La Cuisine d'Eric Pras
Meilleur Ouvrier de France in 2004 and three-star chef
At 15, Eric between the kitchen as we enter into religion: it is his vocation. He completed his apprenticeship at the Hotel Central Renaison and never ceases, therefore, to chain places: Maison Troisgros in Roanne, Bernard Loiseau Saulieu, Pierre Gagnaire in St. Etienne, Antoine Westermann, Strasbourg, Belle Otero in Cannes, Régis Marcon in Saint-Bonnet-le Froid ... it is in contact with these icons of French Gastronomy he could develop his personality, enrich its own language processor.
In 2008, at the age of 36, he left Saint-Bonnet-le-Froid, where he officiated since 2005 as Chef de Cuisine for Chagny, to call Jacques Lameloise. Which marks a deliberate choice, for Meilleur Ouvrier de France 2004, a crucial step. Indeed, in 2009, after a year of work for four hands, he took over the kitchen of Jacques Lameloise House.
Eric PRAS the product first!
Simplicity and elegance at the service of emotion.

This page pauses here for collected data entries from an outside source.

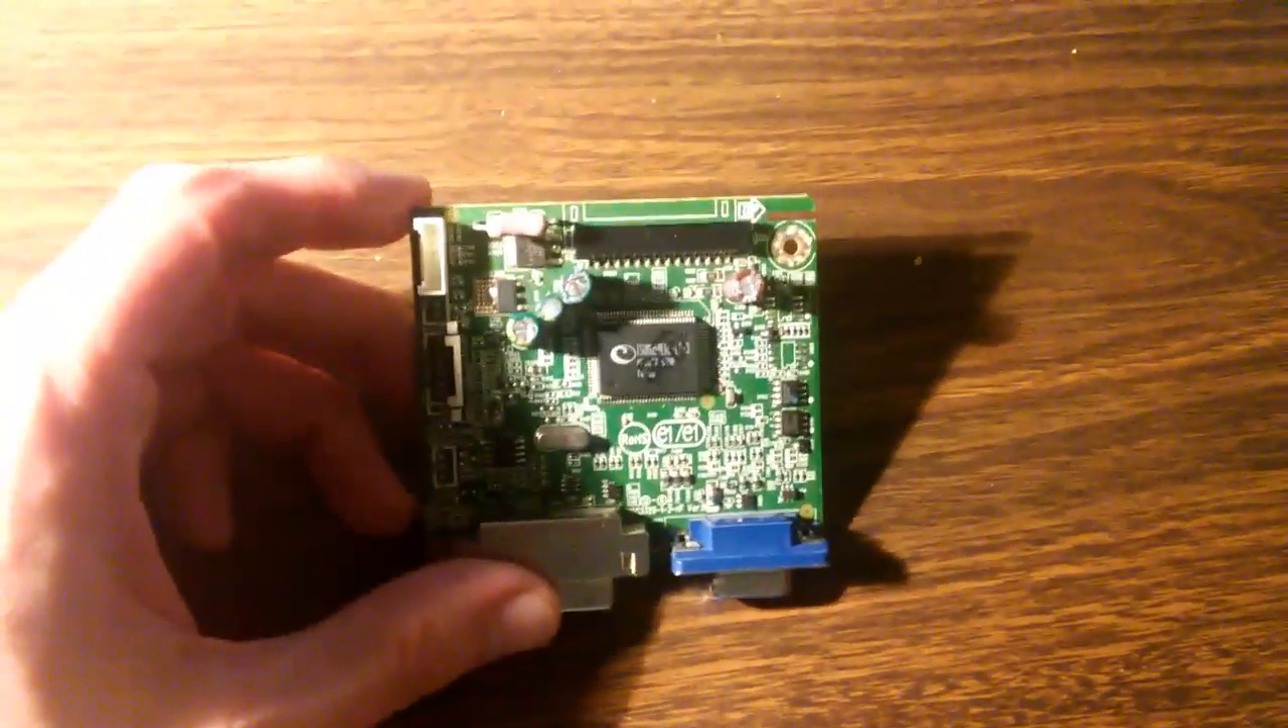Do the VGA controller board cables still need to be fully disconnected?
No.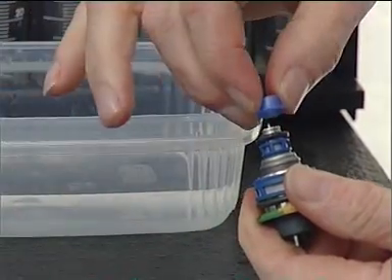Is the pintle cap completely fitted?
No.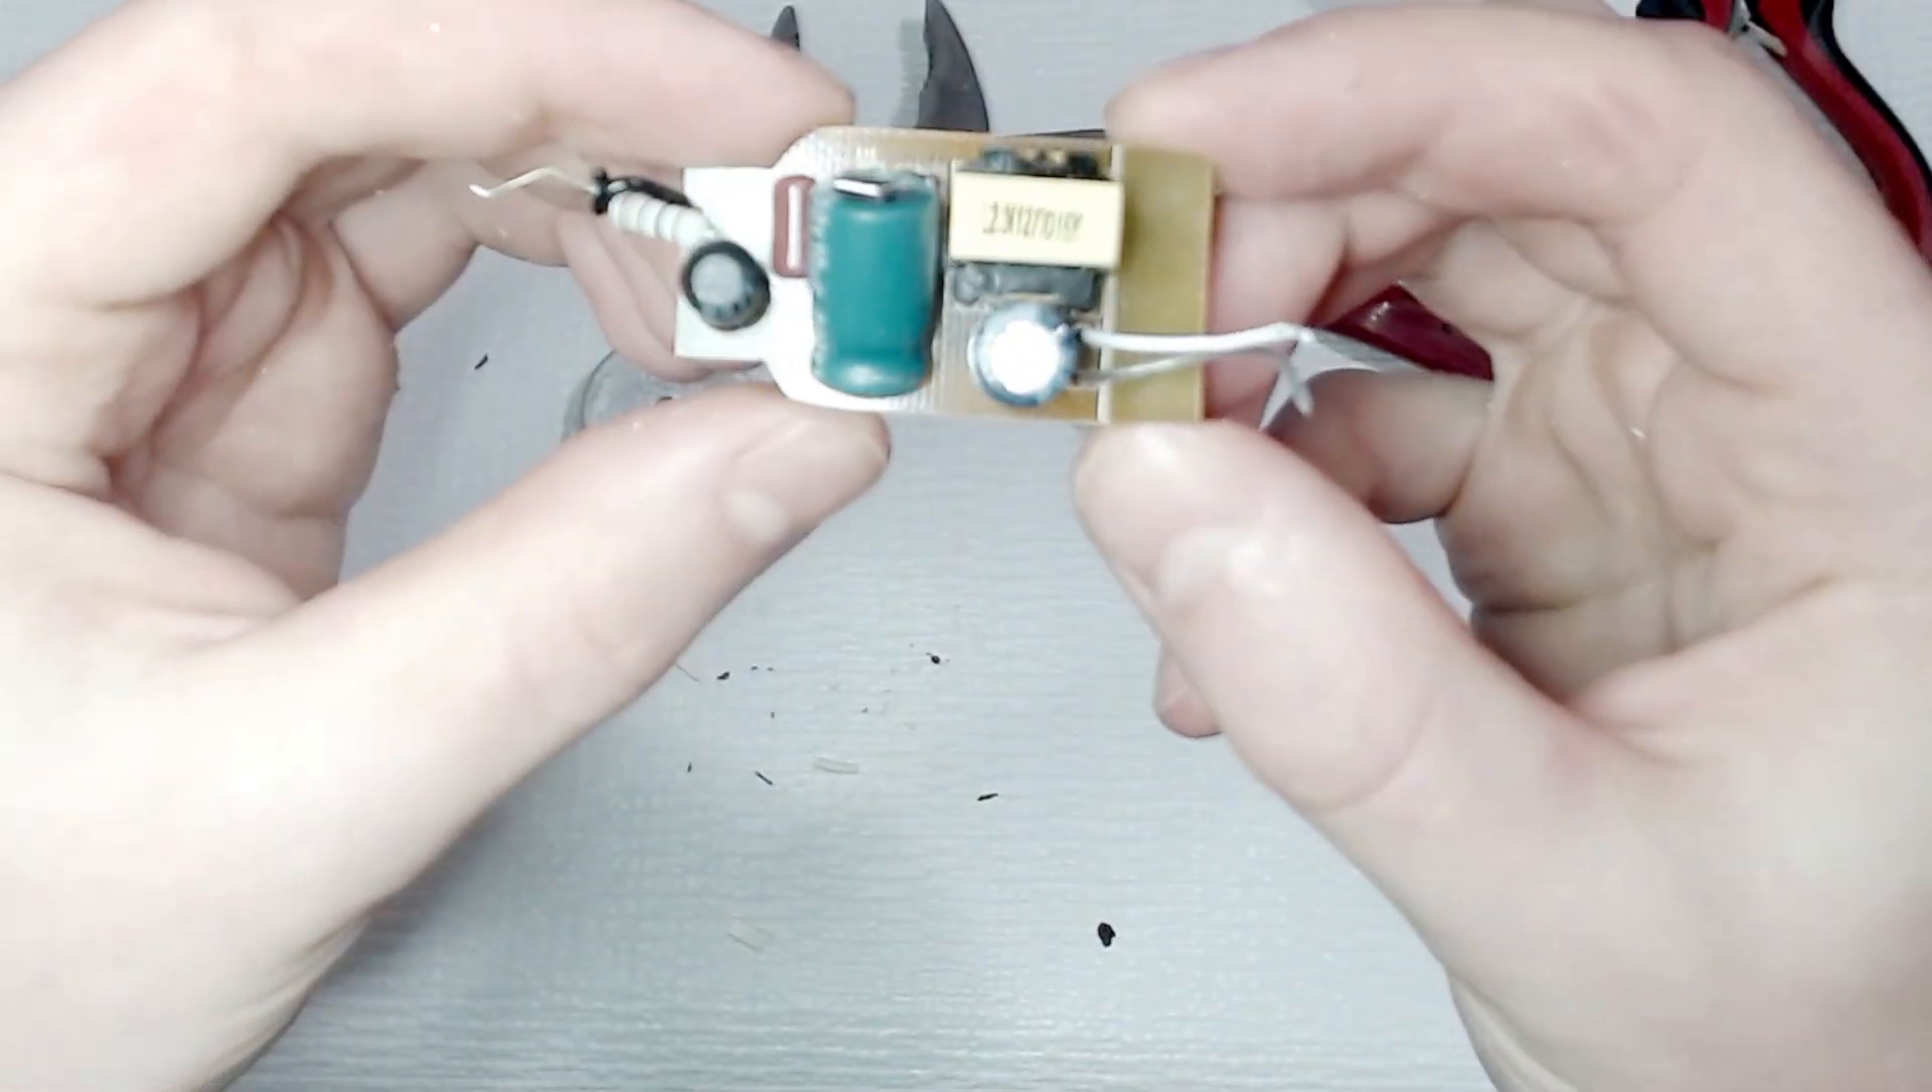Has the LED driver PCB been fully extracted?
Yes.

Creative, demanding, Eric Pras has marked his card borrows House Lameloise, giving new life to this mythical table. Its cuisine, fresh, precise and delicate balance of power banned. It is thought around the product to highlight: this is the recipe that sublime terroir. Particular attention is given to food and wine pairings.
Accuracy and balance
Dune with technical rigor, Eric Pras passed the harmony of flavors first.
The "prawns, hot & cold green apple juice, light cream and mustard Fallot Aquitaine caviar" to "tart Burgundy snails, vegetable fresh herbs and seasonal vegetables, garlic and marinated sparkling , nettle coulis "cuisine gives Burgundy accents freshness and lightness.